Les travaux des Assises de la transformation digitale en Afrique (ATDA) ont débuté ce mercredi 20 novembre à Abidjan (Côte d’Ivoire). Un évènement dont le panel inaugural a porté sur le sous-thème: « Cloud-où en est le continent ? ».
D’abord, a souligné Didier Kla, directeur général d’Orange Business Services, la question de la régulation de l’Intelligence artificielle (IA) demeure une préoccupation face à son usage négatif qui constitue une menace.
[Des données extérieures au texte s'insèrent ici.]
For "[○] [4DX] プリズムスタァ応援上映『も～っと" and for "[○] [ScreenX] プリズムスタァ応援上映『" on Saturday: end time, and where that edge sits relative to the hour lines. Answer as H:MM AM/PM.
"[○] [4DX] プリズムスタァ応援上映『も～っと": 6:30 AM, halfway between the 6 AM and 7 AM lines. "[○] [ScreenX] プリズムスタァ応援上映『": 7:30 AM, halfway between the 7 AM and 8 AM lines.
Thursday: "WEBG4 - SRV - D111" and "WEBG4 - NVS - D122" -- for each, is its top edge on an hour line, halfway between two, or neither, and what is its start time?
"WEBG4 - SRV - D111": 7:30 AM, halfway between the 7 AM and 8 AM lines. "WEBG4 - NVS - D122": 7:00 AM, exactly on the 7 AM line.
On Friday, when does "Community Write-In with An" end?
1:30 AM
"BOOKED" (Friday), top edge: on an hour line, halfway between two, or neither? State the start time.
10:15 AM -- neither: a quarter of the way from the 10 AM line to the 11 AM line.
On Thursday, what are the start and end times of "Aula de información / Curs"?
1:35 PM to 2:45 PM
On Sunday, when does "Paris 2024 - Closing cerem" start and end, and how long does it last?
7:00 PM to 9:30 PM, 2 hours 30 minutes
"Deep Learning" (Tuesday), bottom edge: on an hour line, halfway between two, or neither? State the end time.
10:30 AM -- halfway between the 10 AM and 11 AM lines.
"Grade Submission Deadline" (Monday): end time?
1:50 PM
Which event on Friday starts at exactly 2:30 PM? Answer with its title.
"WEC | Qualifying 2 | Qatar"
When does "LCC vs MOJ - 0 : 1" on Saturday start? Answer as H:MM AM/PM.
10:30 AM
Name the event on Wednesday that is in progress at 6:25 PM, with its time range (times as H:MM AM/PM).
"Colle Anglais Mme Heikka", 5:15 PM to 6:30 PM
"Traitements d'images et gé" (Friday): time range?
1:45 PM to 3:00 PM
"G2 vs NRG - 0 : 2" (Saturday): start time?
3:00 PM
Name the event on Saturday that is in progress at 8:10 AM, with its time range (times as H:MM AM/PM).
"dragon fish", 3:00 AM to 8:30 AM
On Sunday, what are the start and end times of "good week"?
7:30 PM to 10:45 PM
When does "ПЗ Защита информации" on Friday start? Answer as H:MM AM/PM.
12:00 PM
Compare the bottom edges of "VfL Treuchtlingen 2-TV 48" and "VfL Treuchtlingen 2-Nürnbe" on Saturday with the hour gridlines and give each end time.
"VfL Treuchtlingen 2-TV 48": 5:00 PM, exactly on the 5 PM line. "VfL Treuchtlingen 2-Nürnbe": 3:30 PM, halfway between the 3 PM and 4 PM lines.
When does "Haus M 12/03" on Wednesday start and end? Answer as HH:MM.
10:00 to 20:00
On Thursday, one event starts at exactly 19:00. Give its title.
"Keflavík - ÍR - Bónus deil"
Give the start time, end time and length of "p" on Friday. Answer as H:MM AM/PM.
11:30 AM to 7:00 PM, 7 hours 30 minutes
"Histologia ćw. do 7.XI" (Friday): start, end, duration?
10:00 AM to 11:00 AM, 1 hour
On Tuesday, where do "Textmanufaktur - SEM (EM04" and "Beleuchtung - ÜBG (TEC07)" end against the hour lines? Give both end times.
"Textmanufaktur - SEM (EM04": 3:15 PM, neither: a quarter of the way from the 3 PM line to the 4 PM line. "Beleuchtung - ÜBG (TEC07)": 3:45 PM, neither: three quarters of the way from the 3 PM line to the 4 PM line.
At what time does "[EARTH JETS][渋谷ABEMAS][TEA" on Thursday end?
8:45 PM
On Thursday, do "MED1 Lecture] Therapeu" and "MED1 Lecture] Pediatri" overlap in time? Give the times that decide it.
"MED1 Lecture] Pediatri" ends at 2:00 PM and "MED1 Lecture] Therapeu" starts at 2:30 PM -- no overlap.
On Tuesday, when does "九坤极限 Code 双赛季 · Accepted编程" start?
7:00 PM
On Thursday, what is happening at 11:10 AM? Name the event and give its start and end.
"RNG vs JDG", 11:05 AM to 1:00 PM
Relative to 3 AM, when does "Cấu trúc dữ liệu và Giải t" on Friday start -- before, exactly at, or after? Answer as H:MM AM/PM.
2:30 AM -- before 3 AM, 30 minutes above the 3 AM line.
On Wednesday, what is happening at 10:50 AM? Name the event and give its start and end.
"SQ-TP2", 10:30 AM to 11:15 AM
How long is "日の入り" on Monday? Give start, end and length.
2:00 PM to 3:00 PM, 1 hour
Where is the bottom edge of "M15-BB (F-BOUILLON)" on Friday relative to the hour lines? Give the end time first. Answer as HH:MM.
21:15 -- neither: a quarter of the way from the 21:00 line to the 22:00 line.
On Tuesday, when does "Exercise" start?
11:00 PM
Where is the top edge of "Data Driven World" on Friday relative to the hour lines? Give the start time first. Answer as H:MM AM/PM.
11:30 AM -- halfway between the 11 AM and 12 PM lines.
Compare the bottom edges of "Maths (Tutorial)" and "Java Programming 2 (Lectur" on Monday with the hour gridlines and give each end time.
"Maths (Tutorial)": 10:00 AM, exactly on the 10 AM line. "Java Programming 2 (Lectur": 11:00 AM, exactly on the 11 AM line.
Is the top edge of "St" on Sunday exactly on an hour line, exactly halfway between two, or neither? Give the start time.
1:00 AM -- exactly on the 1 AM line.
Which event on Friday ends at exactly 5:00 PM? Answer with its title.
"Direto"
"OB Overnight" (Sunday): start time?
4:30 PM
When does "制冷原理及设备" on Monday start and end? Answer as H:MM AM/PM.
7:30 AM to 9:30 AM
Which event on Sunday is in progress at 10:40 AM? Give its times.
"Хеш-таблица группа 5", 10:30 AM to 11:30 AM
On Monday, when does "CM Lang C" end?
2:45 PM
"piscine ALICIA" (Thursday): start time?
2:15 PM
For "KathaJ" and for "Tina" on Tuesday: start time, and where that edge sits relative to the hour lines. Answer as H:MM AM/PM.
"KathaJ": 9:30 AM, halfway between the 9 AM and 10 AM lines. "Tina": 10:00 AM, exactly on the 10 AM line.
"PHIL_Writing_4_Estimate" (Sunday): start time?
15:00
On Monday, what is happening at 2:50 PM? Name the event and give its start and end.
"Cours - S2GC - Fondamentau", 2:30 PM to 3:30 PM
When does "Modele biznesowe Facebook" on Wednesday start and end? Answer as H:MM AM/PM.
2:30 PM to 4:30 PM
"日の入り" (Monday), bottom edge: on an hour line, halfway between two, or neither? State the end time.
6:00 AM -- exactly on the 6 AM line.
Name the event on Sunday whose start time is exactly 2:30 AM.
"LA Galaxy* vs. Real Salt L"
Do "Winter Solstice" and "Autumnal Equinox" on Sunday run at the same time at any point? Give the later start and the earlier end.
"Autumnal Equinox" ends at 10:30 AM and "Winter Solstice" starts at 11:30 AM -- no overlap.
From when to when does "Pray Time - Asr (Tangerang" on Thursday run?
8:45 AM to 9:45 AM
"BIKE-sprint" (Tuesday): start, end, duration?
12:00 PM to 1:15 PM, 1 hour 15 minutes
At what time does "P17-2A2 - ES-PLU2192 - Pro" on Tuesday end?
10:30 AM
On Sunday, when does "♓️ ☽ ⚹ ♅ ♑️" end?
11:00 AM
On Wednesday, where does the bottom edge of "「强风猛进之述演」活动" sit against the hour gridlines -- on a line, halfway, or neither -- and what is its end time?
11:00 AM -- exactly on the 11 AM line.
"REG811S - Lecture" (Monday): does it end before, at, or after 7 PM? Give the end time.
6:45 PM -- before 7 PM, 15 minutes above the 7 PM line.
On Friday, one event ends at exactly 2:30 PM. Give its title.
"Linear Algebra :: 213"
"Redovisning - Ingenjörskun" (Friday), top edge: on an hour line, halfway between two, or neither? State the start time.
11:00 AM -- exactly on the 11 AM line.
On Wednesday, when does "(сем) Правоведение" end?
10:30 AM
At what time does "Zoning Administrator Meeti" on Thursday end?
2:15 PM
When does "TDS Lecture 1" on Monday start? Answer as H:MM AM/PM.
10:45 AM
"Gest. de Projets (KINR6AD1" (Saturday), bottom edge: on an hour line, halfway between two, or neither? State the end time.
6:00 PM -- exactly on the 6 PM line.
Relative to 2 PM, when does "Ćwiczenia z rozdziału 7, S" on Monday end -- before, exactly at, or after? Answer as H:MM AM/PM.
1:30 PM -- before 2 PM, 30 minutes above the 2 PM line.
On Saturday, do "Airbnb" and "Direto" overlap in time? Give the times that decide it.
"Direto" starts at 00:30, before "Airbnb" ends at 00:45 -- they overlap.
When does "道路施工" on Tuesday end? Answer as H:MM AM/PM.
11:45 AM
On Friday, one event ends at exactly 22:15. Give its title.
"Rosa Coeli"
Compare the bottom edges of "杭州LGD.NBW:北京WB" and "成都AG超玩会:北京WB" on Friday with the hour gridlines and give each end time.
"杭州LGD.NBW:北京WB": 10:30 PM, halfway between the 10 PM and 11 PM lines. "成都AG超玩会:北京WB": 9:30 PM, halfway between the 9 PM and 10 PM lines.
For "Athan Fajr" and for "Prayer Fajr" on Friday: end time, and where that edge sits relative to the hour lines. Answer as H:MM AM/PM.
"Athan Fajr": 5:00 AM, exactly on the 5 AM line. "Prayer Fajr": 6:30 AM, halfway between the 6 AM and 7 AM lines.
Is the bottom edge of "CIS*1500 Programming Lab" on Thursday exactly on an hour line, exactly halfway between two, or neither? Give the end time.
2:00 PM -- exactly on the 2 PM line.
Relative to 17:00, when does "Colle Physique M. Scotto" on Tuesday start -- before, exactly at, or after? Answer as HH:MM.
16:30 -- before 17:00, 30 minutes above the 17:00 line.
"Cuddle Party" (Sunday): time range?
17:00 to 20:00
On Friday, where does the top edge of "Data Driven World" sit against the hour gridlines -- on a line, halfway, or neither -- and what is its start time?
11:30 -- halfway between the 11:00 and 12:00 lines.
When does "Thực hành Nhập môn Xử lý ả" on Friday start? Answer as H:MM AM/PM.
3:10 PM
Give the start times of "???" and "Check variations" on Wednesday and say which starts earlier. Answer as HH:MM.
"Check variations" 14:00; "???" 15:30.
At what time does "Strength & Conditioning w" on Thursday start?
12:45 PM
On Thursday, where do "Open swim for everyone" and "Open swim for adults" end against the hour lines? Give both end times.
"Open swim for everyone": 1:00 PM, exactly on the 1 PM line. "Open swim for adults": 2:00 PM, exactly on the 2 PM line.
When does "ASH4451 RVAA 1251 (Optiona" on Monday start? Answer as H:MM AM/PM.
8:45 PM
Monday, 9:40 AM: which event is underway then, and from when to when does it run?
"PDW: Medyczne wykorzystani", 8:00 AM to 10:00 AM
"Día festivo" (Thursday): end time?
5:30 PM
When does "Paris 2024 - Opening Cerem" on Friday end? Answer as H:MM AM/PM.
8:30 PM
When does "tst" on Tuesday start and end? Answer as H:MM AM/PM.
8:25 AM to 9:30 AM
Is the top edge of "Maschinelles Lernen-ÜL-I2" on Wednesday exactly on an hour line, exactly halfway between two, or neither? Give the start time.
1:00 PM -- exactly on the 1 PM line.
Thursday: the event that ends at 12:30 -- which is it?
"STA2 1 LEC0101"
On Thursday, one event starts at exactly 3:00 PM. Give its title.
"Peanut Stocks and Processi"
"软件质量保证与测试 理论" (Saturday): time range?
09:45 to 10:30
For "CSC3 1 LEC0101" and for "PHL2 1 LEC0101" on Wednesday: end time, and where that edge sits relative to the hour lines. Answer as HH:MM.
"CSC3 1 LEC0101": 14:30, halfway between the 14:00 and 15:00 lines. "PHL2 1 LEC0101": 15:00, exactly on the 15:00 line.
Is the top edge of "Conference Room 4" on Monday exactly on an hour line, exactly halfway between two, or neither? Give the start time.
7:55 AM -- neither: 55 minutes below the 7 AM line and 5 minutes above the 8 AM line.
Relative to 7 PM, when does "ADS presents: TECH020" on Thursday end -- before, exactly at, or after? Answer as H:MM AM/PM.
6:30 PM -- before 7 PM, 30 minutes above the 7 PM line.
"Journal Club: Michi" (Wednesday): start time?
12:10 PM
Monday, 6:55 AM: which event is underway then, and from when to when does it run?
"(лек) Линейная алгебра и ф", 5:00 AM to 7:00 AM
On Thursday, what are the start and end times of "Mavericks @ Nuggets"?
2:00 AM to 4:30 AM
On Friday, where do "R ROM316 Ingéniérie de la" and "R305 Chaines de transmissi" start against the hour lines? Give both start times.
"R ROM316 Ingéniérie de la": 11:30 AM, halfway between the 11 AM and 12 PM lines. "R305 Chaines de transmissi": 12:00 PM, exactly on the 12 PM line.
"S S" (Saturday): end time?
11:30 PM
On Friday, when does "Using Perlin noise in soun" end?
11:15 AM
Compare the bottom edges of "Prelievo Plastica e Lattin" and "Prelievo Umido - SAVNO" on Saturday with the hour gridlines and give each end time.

Reconnaissant que le numérique a connu un bond en Afrique sur les 30 dernières années, M. Kla fait remarquer que les préalables de la création d’un data Center sont l’énergie, surtout une énergie verte, afin de réduire les émissions de gaz et que les données stockées dans le centre soient sécurisées.
Par ailleurs, le directeur Business chez Orange Côte d’Ivoire a déploré des facteurs qui constituent « un frein au développement du numérique, notamment le manque de compétences, la fuite des cerveaux vers les multinationales et autres structures étrangères ». « Que l’Etat mette en place des grandes stratégies pour répondre aux enjeux technologiques de demain », a-t-il conseillé.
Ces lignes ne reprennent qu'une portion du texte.